Pour l’écriture, il a travaillé avec Gaëtan Roussel et Gérard Manset – deux générations, comme le symbole d’un passage entre les précurseurs éternellement marginaux des années 60-70 et la gloire sereine de la nouvelle scène.
Donc, trois premiers titres assez acoustiques : Je t’ai manqué, comme pour installer les retrouvailles avec la voix moirée de Bashung, Résidents de la République, le premier single, chanson la plus diagonale de l’album sous la limpidité du discours amoureux, Tant de nuits, une bashunguerie presque littérale d’Arman Méliès et Joseph d’Anvers. Puis déferle l’énergie d’Hier à Sousse, dans lequel on retrouve une des forces de Louise Attaque, son énorme puissance de feu acoustique. De Roussel aussi, plus loin dans l'album, Trapèze, superbe fable aussi conjugale qu’amoureuse (« On dirait qu’on sait lire sur les lèvres/Et que l’on tient tous les deux sur un trapèze (…) On dirait que les pirates nous assiègent/Et que notre amour c’est le trésor/On dirait qu’on serait toujours d’accord »). Et puis Le Secret des banquises, dans lequel il écrit comme un Jacques Lanzmann pour Jacques Dutronc. Sur ce disque, on se rend bien compte que Gaëtan Roussel est là, avec ses guitares acoustiques fébriles, son sens de l’avancée, du mouvement, de la course.

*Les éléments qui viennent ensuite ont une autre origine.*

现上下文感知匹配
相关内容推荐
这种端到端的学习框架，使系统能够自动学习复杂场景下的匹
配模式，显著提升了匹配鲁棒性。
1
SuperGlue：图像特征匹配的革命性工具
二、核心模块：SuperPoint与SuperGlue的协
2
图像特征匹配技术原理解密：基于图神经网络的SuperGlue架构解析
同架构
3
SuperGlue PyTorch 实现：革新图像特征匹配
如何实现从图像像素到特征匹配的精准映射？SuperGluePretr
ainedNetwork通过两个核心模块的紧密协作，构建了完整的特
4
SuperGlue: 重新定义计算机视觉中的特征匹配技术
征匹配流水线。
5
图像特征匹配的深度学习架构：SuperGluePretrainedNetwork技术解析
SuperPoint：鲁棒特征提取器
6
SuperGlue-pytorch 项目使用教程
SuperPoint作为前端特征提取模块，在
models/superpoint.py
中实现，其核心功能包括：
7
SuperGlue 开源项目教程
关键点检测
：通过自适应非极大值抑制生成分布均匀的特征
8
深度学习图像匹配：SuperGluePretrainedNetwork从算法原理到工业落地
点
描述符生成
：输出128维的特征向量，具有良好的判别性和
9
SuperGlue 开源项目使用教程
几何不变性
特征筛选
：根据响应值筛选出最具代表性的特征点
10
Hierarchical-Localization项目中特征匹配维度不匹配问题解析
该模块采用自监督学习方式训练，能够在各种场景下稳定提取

Par comparaison, les titres de Gérard Manset ont quelque chose de cérémoniel : Vénus, son vocabulaire savant et ses arrangements rêveurs et vaguement méditerranéens ; Comme un Lego, qui dure neuf minutes, dans lequel Bashung se fait très docile par rapport à la métrique de Manset, tout en amenant peu à peu la mélopée vers une déchirure moins théâtrale que folk ; Je tuerai la pianiste, avec une hargne désespérée, les plus lourdes guitares électriques de l’album et aussi une solide rythmique de guitare acoustique. A la fin de l’album, Il voyage en solitaire, dans lequel il ne peut se défaire des contours de l’interprétation canonique de Gérard Manset.

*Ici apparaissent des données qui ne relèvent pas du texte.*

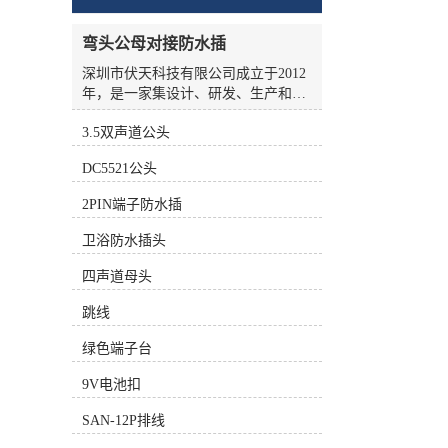
弯头公母对接防水插
深圳市伏天科技有限公司成立于2012
年，是一家集设计、研发、生产和销
售于一体的高新技术企业，我司深耕
3.5双声道公头
于电池、智能家居、办公自动化设
备、电子通讯、玩具、医疗器械、卫
DC5521公头
浴、变频器等领域，专注生产各类电
池插头线、动力线、采集线、拖链
2PIN端子防水插
线、折弯线、跳线、电动车线束、汽
车线束等。公司厂房面积2000余平方
卫浴防水插头
米，园林式的厂区。我司配备了目前
行业中较先进的集裁线-铆端-沾锡-插
四声道母头
壳于一体的高精全自动化设备、全自
跳线
动点胶机、全自动电脑碰焊机、成型
机等，拥有线材综合测试仪、二次
绿色端子台
元、线序识别仪、拉力试验机等多种
质量检测设备。公司拥有一批高素质
9V电池扣
专业技术和管理人员，以及训练有素
的员工队伍，推行并通过ISO9001：
SAN-12P排线
2015质量管理体系和IATF16949汽车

Avec Manset et Roussel, Bashung revient à la mélodie, à la chanson chantée (l’anti-Osez Joséphine, ligne de chant impossible à reprendre sous la douche), à l’arrangement construit autour du texte. Moins d’abstraction, moins d’énigmes, moins de décrets jetés avec les grands gestes du poète devant son vaste chaudron.
Et puis une reprise du Suzanne de Leonard Cohen avec le texte français de Graeme Allwright, en version mid-tempo électro, comme pour confirmer une généalogie souvent sous-évaluée.